As part of the 2018 budget, the government announced that there will be no further changes to income sprinkling rules that were revised in December 2017. The government had made these revisions in December because of the outcry from taxpayers across the country to the original proposals. These new rules are effective January 1, 2018.

For several years, the government has enforced rules to restrict income splitting through a “Kiddie Tax”. Dividends from private corporations which are paid to children under the age of 18 are taxed at the highest tax rate under these rules.

Last year, the government looked to expand the “Kiddie Tax” and apply it to more individuals. The new rules are commonly referred to as “Tax on Split Income” (TOSI).

The new TOSI rules apply to spouses, children aged over 17, grandparents, and siblings. The original proposals had also included aunts, uncles, nieces and nephews, but these individuals were removed from the new proposals.

In order for dividends paid to these individuals to not be TOSI dividends, they must be paid for work completed on a regular, consistent and substantial basis.
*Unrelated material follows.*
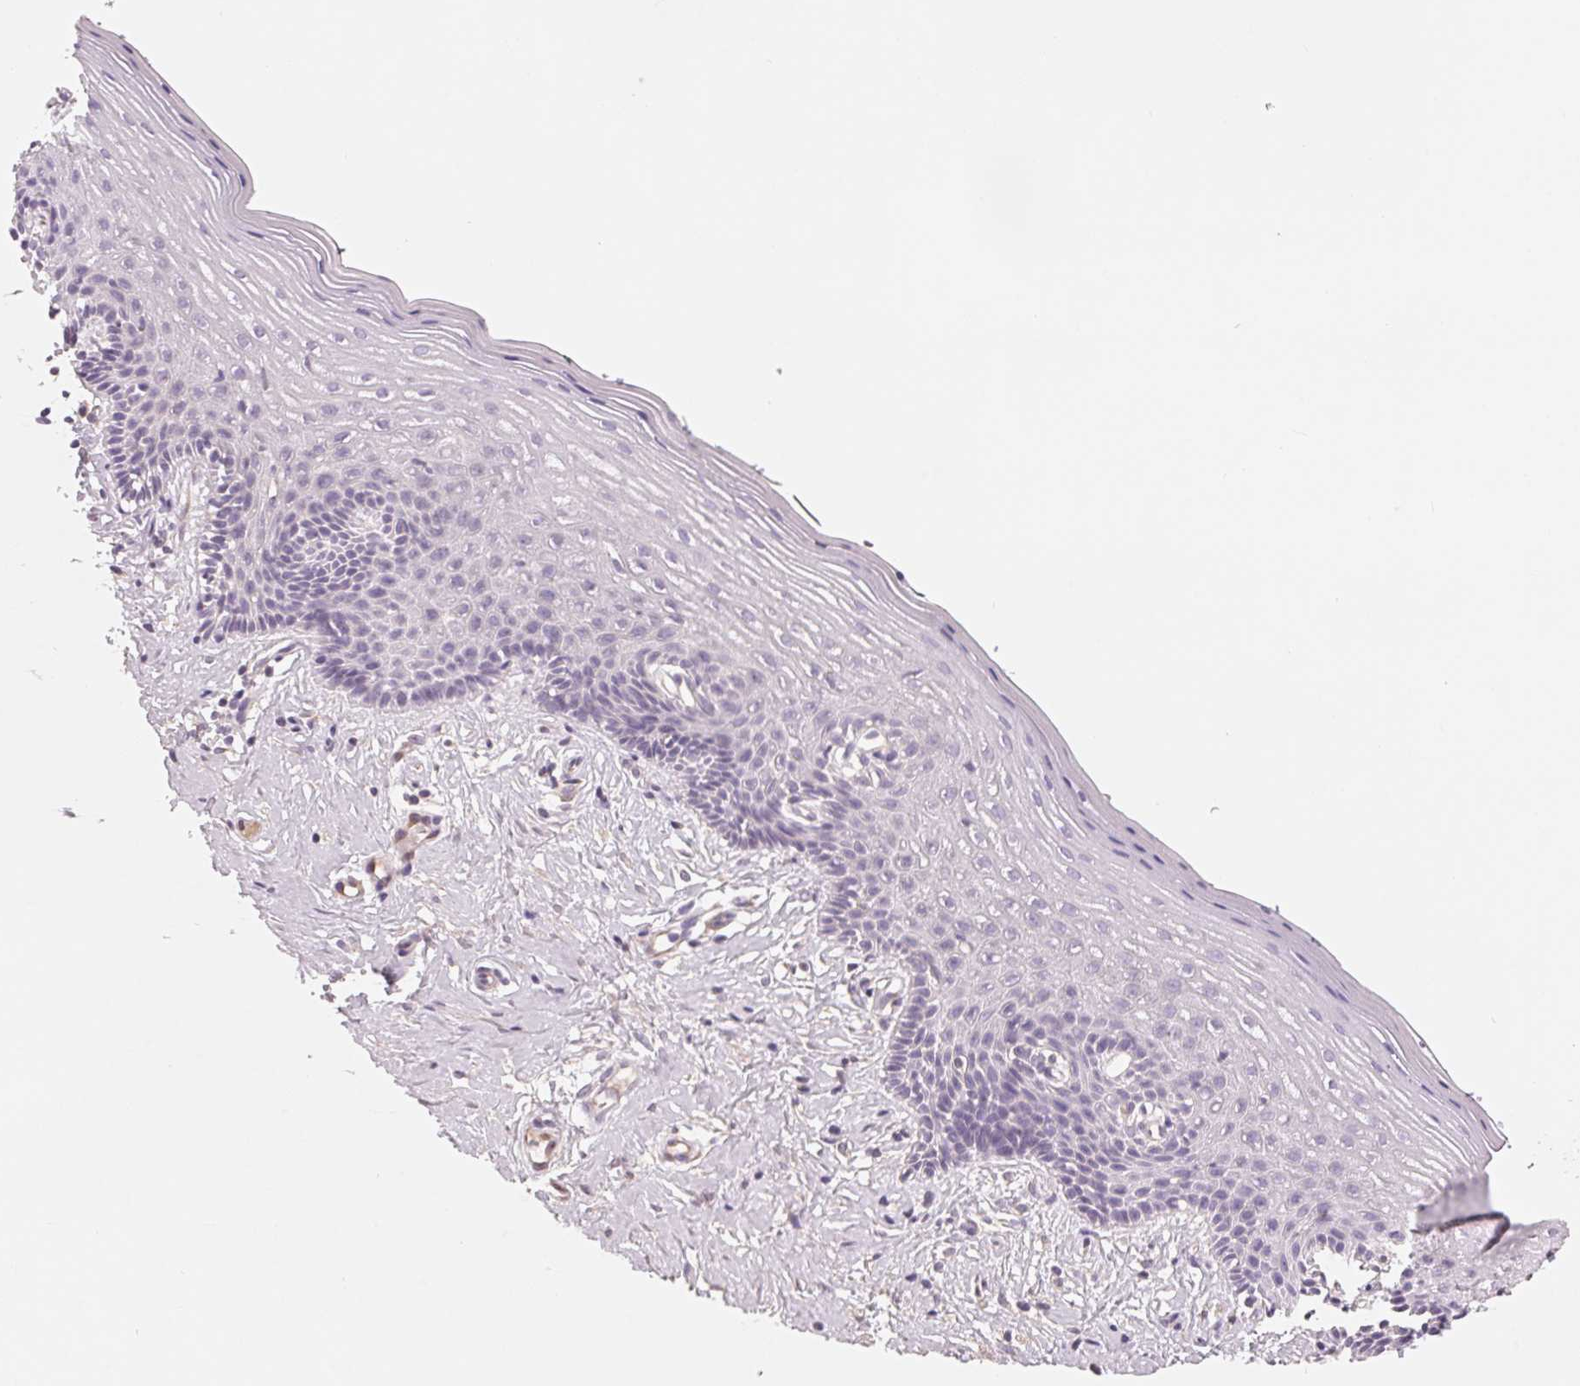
{"staining": {"intensity": "negative", "quantity": "none", "location": "none"}, "tissue": "vagina", "cell_type": "Squamous epithelial cells", "image_type": "normal", "snomed": [{"axis": "morphology", "description": "Normal tissue, NOS"}, {"axis": "topography", "description": "Vagina"}], "caption": "Immunohistochemistry (IHC) image of benign vagina stained for a protein (brown), which shows no staining in squamous epithelial cells.", "gene": "CFHR2", "patient": {"sex": "female", "age": 42}}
The government has said that working an average of 20 hours per week during the year or in five previous years would meet these requirements. The five years do not have to be consecutive. This has been called the “excluded business test”.

For seasonal businesses such as farms or fisheries, these guidelines would only be applicable when the business is operational.

There are some additional exceptions to the application of TOSI, through the “excluded shares test”. If the taxpayer is over 24 and owns 10% of the shares of the company, these rules may not apply. However, the company must not be a professional corporation, which would include medical, legal, dental, and accounting companies. It must also receive less than 90% of its revenue from services. Finally, 90% of its income has to be derived from non-related businesses.

For individuals over 24, the government will also consider other factors, such as whether the individual has contributed capital to the company, whether the amount received is commensurate to the relative risk assumed with their ownership, as well as other factors that the government considers relevant.

Because of the vagueness of these last points, it may be years before precedents are set as to what is considered a reasonable dividend.

For children aged 18 to 24, they can have their TOSI reduced by 1% of the amount that they contributed to the company. If they received financing for this contribution from an unrelated source, they can have TOSI reduced to what would be considered to be a reasonable return on their contribution.

For spouses, these rules no longer apply once they turn 65, assuming that the dividend would not considered to be a TOSI dividend if it had been received by the other spouse.